Page 1 of 1

Order By before Hashed Stage

Posted: Thu Oct 23, 2008 3:49 am
by Amit_111
Hi All,

I have a simple question, Do we need to provide a sorted data as input to a Hashed Stage so that a proper and correct lookup logic can be applied on the hashed file????

Thanks in Advance.

Posted: Thu Oct 23, 2008 4:54 am
by ArndW
No. The hashing algorithm determines how the data is stored. If you sort your input stream by the key column you use for the subsequent lookup then you might gain a miniscule amount of time since each lookup will have a higher chance of hitting the same record, which is probably still in memory and quickly reachable.

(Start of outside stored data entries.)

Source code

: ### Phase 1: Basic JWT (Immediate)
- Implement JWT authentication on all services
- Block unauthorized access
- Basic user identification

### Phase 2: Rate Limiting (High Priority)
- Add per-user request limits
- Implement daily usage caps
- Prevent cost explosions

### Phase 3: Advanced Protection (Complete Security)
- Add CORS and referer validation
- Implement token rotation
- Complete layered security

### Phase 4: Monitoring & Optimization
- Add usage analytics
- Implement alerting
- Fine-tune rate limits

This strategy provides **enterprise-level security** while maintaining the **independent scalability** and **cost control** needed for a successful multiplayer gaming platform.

Posted: Sat Nov 01, 2008 8:33 am
by Amit_111
But When I use my query as is and do Lookup on it .... I miss out some records which are actually present in the LookUp and which should have matched..............And when I order by my Lookup query and take data in the Hashed file all records wihich actually should match goes in the target.......What could be the issue then out here in the LookUp ??

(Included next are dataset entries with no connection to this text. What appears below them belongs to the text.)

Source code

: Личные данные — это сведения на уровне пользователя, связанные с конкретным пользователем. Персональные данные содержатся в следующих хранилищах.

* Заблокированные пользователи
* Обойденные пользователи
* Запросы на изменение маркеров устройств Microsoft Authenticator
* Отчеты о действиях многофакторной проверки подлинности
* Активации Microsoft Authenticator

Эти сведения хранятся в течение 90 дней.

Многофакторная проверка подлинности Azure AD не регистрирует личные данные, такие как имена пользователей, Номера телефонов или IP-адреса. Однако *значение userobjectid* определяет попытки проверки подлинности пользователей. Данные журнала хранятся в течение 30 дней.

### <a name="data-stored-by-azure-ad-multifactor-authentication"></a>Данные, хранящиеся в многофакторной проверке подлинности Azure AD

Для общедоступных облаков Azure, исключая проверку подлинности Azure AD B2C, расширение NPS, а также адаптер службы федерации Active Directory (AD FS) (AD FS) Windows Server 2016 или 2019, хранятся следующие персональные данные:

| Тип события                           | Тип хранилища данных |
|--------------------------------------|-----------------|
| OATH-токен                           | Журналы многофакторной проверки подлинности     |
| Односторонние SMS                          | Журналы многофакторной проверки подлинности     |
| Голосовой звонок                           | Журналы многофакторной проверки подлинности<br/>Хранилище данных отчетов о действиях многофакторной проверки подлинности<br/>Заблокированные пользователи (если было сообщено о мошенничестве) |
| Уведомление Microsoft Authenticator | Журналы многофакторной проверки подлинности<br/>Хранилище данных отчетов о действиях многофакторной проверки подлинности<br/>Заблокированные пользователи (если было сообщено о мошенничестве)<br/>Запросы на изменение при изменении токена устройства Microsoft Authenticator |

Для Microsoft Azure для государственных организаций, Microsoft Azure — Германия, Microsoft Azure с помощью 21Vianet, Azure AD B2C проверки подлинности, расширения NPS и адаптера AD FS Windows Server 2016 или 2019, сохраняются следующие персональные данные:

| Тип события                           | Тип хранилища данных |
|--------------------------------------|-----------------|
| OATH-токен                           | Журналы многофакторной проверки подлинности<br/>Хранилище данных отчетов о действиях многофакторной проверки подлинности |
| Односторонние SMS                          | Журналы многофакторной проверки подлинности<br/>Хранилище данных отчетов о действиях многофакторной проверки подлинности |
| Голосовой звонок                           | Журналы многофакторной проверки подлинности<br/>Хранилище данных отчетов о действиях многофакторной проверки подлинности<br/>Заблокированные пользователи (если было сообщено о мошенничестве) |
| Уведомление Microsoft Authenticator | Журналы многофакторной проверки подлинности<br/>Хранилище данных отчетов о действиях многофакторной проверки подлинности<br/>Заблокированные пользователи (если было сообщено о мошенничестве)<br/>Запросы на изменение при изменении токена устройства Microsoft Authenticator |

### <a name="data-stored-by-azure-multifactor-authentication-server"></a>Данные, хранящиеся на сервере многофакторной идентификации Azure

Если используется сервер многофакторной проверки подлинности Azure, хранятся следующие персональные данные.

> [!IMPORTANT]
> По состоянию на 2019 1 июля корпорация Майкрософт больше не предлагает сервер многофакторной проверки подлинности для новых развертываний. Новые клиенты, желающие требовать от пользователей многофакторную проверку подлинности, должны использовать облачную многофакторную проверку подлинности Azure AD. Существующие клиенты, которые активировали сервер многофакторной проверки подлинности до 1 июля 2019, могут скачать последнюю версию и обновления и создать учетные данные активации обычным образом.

Posted: Sat Nov 01, 2008 8:40 am
by ArndW
Can you explain your job design in more detail? The hashed-file lookup ordering should not affect the outcome.

Posted: Sat Nov 01, 2008 11:08 am
by chulett
Probably a victim of not understanding the destructive overwrite nature of the beast. Also known as "When Keys Collide". :wink:

Posted: Thu Nov 13, 2008 6:36 am
by Amit_111
Sorry Craig, I didn't get your point and what your were pointing towards.

I will just explain my Job design. I have some records from the Source tables. I have a Lookup query which brings the Policy Numbers and other requred feilds with it in a Hashed file on which a Lookup is done.

Now I need to check if the records coming from source are present in my LookUp. If yes I need to take forward the corresponding fields also from the Lookup reocrds.

Here when I order By the Lookup records by Policy Number (Which is numeric DataType) I get the Lookup logic correct i.e. if records are present the corresponding records from LookUp go ahead.

BUt when I remove the Order By Clause, Some source records present in the Lookup are still getting rejected.

I didnt understand why this weird thing is happening and how the "Order By" clause is playing a role out here??

Posted: Thu Nov 13, 2008 8:22 am
by chulett
The "order by" won't affect the actual lookup itself but can affect the hashed file population. Where exactly do you "order by"? And "rejected" in this case means the lookup fails? :?

Posted: Sat Nov 15, 2008 3:30 am
by pxraja
Amit_111 wrote:
Now I need to check if the records coming from source are present in my LookUp. If yes I need to take forward the corresponding fields also from the Lookup reocrds.

Here when I order By the Lookup records by Policy Number (Which is numeric DataType) I get the Lookup logic correct i.e. if records are present the corresponding records from LookUp go ahead.

BUt when I remove the Order By Clause, Some source records present in the Lookup are still getting rejected.

I didnt understand why this weird thing is happening and how the "Order By" clause is playing a role out here??
Hi,
what is the primary key field?
The above issue comes to me when the same key field comes twice hash stage will update the same record.

when you use order by you are getting the record you want, Is that the key column or check for redundancy of the records.

Posted: Sat Nov 15, 2008 3:33 am
by pxraja
Amit_111 wrote:
Now I need to check if the records coming from source are present in my LookUp. If yes I need to take forward the corresponding fields also from the Lookup reocrds.

Here when I order By the Lookup records by Policy Number (Which is numeric DataType) I get the Lookup logic correct i.e. if records are present the corresponding records from LookUp go ahead.

BUt when I remove the Order By Clause, Some source records present in the Lookup are still getting rejected.

I didnt understand why this weird thing is happening and how the "Order By" clause is playing a role out here??
Hi,
what is the primary key field?
The above issue comes to me when the same key field comes twice hash stage will update the same record.

when you use order by you are getting the record you want, Is that the key column or check for redundancy of the records.

Posted: Sat Nov 15, 2008 8:28 am
by chulett
Something we've already tried to explain. Hence my comments about "destructive overwrite" (the official name and something easily searched for here) and "population v. lookup".

Posted: Mon Nov 17, 2008 12:01 am
by Amit_111
chulett wrote:The "order by" won't affect the actual lookup itself but can affect the hashed file population. Where exactly do you "order by"? And "rejected" in this case means the looku ...
I am doing the 'Order By' while selecting the records through the Oracle Stage i.e. just before populating them in the Hashed File. Yess the Rejected records I am talking about are the once which fails in a LookUp. The Column 'Policy Number' on which I am doing 'order by' is a Primary Key in the Source table itself. so a duplicate records will not be present for it.

Posted: Mon Nov 17, 2008 1:16 am
by chulett
What are the Key fields in the hashed file? That is the pertinent information needed here.